Zolang Willem II in leven was, was hij onder de regenten impopulair maar gevreesd. Zijn staatsgreep van 1650 was slechts half gelukt, maar als bevelhebber van het Staatse leger had hij het geweldsmonopolie in handen en vertoonden de Hollandse regenten een opmerkelijke gedweeheid. Wat de prins in handen had was macht op de groei. Maar toen greep het lot in, Willem II kreeg de pokken en stierf op 6 november 1650. Deze penning laat goed zien welke mentaliteit vrijkwam toen de dreiging van de stadhouder was verdwenen. Over de doden niets dan goeds? Amsterdam dacht daar anders over.

Op de linkerzijde van deze beroemde penning een losgeslagen paard, op de achtergrond de stad Amsterdam vanaf de Amstel, met de blokhuizen die na de aanslag van Willem werden aangelegd duidelijk zichtbaar. Het woeste paard is zonder berijder, zonder zadel of teugels, slechts met een dekkleed. De overleden prins ten voeten uit. Maar als we goed kijken dan zien we een menigte soldaten onder het dekkleed verscholen, de personen die met de overledene heulden.

Het randschrift werkt dit nog wat verder uit met de spreuk van Vergilius: CRIMINE AB UNO DISCE ONMEIS, uit dit schelmstuk maakt allen rekening op die op hem hoopten.
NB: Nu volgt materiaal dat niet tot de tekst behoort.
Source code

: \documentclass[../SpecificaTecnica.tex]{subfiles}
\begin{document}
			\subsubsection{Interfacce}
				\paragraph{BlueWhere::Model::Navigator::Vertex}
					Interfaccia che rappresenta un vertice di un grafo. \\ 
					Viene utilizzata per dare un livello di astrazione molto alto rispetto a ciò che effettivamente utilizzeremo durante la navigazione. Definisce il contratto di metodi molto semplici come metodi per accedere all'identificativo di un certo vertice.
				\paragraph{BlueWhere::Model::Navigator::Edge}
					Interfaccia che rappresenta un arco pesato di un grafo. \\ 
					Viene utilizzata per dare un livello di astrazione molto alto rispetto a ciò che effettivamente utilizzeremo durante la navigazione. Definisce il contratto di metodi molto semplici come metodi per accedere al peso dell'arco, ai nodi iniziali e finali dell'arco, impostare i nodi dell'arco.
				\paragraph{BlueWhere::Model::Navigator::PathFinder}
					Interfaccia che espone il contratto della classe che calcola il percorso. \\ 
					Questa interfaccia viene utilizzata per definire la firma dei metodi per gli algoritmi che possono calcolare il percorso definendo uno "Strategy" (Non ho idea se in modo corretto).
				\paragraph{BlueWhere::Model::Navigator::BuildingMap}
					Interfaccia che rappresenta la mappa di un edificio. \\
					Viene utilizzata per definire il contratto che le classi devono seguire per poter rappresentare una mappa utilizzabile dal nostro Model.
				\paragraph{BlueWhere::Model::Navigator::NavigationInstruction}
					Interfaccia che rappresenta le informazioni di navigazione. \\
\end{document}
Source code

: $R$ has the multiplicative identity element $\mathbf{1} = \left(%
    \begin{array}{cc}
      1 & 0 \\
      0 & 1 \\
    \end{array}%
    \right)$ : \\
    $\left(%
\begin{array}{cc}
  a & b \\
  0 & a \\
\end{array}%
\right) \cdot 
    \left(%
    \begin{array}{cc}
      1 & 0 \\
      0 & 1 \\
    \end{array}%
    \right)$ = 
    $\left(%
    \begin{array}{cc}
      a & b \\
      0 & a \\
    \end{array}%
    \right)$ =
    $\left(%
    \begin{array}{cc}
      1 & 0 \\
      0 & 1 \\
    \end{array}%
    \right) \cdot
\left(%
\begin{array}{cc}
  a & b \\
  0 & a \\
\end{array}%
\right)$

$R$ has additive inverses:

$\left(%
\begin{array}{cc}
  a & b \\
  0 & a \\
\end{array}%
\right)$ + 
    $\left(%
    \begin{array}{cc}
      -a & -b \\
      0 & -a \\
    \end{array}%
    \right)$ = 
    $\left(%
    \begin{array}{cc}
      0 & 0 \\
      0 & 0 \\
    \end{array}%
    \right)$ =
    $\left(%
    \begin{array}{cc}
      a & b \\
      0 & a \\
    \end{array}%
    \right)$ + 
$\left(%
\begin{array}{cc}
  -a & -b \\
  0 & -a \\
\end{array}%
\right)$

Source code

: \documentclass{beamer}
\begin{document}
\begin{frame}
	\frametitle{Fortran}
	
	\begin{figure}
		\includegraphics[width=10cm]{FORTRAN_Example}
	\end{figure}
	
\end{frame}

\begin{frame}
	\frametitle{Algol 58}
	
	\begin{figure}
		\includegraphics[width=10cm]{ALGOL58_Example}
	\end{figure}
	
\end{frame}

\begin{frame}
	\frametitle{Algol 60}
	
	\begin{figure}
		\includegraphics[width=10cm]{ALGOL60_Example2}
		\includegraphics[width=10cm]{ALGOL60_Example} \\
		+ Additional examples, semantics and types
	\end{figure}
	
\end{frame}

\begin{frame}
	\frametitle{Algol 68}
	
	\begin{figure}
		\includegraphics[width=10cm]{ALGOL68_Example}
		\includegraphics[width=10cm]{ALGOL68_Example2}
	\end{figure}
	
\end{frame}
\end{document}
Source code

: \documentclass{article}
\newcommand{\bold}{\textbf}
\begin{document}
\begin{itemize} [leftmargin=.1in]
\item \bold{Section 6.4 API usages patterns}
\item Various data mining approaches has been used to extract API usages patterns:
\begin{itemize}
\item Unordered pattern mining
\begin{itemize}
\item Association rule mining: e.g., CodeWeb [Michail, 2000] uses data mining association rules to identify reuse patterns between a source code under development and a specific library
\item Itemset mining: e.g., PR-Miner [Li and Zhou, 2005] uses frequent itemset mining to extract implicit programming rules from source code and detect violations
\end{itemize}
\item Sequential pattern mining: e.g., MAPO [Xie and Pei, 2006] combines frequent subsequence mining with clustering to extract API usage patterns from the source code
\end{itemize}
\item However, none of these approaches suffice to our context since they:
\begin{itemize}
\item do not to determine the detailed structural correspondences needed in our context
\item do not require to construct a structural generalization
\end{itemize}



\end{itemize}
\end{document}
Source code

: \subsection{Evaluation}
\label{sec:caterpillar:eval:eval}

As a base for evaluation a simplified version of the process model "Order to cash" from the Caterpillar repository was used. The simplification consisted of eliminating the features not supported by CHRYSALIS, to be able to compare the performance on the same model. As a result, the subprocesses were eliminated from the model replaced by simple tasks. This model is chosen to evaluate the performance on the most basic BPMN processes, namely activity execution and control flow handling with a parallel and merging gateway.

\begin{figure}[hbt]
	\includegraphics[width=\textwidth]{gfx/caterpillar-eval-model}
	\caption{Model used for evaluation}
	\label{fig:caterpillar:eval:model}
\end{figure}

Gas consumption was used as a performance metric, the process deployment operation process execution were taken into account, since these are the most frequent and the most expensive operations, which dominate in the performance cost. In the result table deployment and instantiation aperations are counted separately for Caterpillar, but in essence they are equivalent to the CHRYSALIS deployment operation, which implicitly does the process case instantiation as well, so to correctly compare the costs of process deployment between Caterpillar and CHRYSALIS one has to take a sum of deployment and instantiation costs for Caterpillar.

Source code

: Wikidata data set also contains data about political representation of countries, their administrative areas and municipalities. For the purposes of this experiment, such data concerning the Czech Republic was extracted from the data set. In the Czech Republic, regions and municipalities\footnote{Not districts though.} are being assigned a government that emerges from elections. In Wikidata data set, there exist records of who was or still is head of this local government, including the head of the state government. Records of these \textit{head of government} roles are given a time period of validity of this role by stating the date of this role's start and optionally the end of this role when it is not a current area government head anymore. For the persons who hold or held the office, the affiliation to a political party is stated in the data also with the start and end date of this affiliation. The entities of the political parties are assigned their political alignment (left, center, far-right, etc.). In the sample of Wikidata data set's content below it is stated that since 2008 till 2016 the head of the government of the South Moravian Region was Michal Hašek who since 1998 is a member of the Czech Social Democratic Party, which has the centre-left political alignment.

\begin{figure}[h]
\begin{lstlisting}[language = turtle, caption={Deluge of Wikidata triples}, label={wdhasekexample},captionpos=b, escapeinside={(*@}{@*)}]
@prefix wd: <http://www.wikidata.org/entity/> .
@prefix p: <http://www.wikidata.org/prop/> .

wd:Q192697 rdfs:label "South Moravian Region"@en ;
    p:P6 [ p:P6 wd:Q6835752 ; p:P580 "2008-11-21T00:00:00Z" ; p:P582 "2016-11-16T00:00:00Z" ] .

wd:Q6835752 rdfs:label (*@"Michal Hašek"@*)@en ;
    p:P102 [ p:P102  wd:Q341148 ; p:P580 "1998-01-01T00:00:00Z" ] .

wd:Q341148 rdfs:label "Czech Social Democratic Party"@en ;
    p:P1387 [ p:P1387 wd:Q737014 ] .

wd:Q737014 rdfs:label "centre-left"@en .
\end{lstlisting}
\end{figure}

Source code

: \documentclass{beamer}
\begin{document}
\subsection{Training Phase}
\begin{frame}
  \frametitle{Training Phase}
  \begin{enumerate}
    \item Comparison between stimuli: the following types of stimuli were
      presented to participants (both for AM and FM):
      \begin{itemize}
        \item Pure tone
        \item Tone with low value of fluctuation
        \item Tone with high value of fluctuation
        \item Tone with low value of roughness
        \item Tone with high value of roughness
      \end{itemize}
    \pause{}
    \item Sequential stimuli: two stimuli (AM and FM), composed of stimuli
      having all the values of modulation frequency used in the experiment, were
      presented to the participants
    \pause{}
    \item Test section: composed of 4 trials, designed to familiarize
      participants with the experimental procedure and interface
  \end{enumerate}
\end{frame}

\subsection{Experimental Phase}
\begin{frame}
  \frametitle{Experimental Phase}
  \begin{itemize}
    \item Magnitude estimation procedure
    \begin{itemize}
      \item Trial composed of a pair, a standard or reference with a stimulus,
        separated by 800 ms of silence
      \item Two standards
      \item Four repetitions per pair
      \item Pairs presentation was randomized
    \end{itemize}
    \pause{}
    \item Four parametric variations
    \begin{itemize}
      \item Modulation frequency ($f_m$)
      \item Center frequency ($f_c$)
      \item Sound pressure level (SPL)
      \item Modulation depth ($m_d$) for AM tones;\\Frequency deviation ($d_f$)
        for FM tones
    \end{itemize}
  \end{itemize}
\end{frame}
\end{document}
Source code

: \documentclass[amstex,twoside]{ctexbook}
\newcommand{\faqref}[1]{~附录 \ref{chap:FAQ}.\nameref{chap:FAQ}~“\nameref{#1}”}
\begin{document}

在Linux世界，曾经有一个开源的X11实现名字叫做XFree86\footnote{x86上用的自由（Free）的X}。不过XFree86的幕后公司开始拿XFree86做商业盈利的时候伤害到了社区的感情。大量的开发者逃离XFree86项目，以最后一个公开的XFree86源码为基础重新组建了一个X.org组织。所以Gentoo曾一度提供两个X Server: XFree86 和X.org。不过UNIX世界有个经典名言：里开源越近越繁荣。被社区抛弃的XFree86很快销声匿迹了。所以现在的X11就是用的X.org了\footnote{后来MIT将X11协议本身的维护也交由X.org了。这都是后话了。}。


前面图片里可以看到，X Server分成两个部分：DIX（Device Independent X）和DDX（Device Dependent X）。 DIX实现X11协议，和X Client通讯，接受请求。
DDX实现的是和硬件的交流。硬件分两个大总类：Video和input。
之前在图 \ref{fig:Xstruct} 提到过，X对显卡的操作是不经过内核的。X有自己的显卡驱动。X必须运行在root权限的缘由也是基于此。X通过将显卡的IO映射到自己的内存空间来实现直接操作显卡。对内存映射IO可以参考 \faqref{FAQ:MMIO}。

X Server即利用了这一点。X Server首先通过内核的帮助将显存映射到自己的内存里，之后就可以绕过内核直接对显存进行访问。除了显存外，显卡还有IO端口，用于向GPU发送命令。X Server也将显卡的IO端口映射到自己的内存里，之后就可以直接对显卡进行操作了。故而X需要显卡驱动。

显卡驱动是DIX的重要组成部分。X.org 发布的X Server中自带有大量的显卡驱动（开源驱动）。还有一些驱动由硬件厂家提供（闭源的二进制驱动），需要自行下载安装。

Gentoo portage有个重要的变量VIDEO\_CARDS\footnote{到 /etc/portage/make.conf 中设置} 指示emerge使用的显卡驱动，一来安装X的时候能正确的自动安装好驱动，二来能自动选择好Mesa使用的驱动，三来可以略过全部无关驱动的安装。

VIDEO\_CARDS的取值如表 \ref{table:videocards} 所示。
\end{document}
De andere zijde van de penning gaat ook over paarden en teugelloosheid. Het verwijst naar het verhaal uit de Griekse mythologie, waarin de zoon van de zonnegod Helios, Phaëton, er stiekem op de wagen van zijn vader vandoor gaat. Op deze wagen legt Helios dagelijks in alle rust de vaste route van de zon langs het firmament af, maar Phaëton kreeg de paarden niet onder controle en kreeg door een ontstemde oppergod Zeus een bliksemschicht naar zich toegeworpen, waardoor hij naar aarde stortte. Terwijl de lijkstoet van prins Willem plechtig langs de hofvijver van het Binnenhof schrijdt op weg naar de familietombe in Delft, stort de Phaëton van Oranje door het wolkendek neerwaarts. MAGNIS EXCIDIT AUSIS, hij is uit zijn roekeloze onderneming neergestort, 6 november 1650.